On Boxing Day, Molecaire now warns me, the badgers are planning a lawn meet at the nearby farm of Charlie and Rebekah Brooks. This weekend, the news is really dire. They have all been tweeted to warm up for Christmas on my front lawn. They are planning to play badger football, the pre-Roman game which badgers know as “brocker”. Their fabled goalposts are coming with them.

All week long, beside my bonfire, I have been puzzled by tattered fragments of the daily newspapers, none of which are printed on pink paper. I now realise that the badgers have been reading the law court pages in the surrounding press. This accounts for the chorus of amused growling I have been hearing at midnight among the gusts of high wind. According to Molecaire, they have already held match trials for what they have nicknamed “Team Cupcake”. One side will be playing as Toffs, the other as Plebs. Unlike our policemen, badgers know that “plebs” is a collective Latin noun and that the word “pleb” has no classical justification.

The Match of the Season is alarmingly well-planned. Badgers will be playing 12-a-side. having moved their goalposts beneath the wisteria arches on my lawn.
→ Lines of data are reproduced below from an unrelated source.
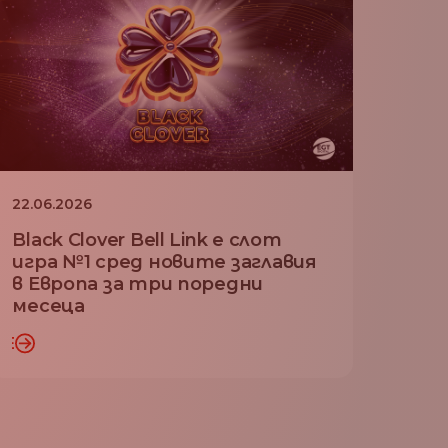
22.06.2026
Black Clover Bell Link е слот
игра №1 сред новите заглавия
в Европа за три поредни
месеца
ЧЕ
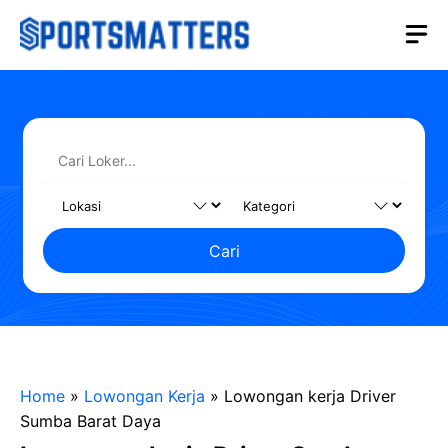
Langsung
M
ke
isi
Cari
Home
»
Lowongan Kerja
»
Lowongan kerja Driver
Sumba Barat Daya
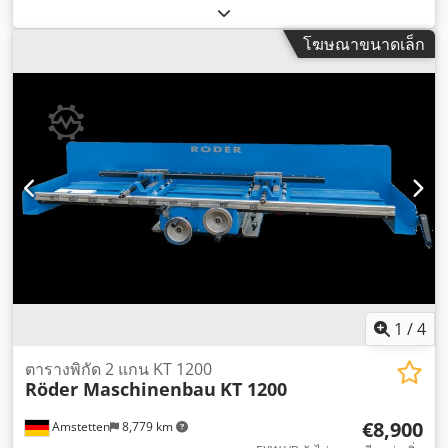
โฆษณาขนาดเล็ก
1
/
4
ตารางพิกัด 2 แกน KT 1200
Röder Maschinenbau
KT 1200
€8,900
Amstetten
8,779 km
There will be a minute’s silence before kick-off for the late Margaret Thatcher. Badgers regard her as a patron saint because she did so little to enrich the countryside. We humans may wonder if the cull would have been such a farce if she had been put in charge.

By targeting some famous phones, the badgers claim to have lined up a most remarkable cast. According to Molecaire, the Reverend Paul Flowers has been contacted to lead the preliminary hymn, “Brock of Ages”. The England cricket captain, Alastair Cook, has been named as referee because he no longer seems to keep his eye on the ball. I particularly fear the half-time arrangements. Our national “Domestic Goddess” has been invited to come on to the pitch with her cookbook’s legendary recipe ham cooked in coke. The fee, Molecaire tells me, is an assurance that she will be invited to the proposed new garden bridge across the Thames and asked to declare it open as London’s High Line.

In games of “brocker”, the referee has to be equipped with a mobile screen so as to rerun cases when an animal grabs another by the snout. Here, I am intrigued. The referee tonight will be equipped with the nation’s most wanted computer tablet, the one recovered last year by badgers from a nearby dustbin on the road to Chipping Norton. As Molecaire assures me, it is amazing what government emails have not been deleted from it since Sarah Brown’s invitation to a Downing Street sleepover several years ago.

If these hacked-on rumours are true, I am not going to have any pre-Christmas sleep. The one unsolved problem is what the two teams should wear. Badgers come in Fifty Shades of Grey but, two stripy teams for “brocker” will easily become confused. I thought I had given Molecaire the answer. In places like London’s Notting Hill, cinemas have been packed for the film Blue Is The Warmest Colour . I have even been thinking of writing a new-year column in sympathy, featuring blue delphiniums and warm blue Salvia patens. Could not the badger Toffs wear a warming shade of blue? I can hardly describe the look on Molecaire’s face. “They are not overheated females,” he snubbed me. While the male badgers get “sett” for the game of their lives, Blue is clearly a movie which we innocents need to see before the new year.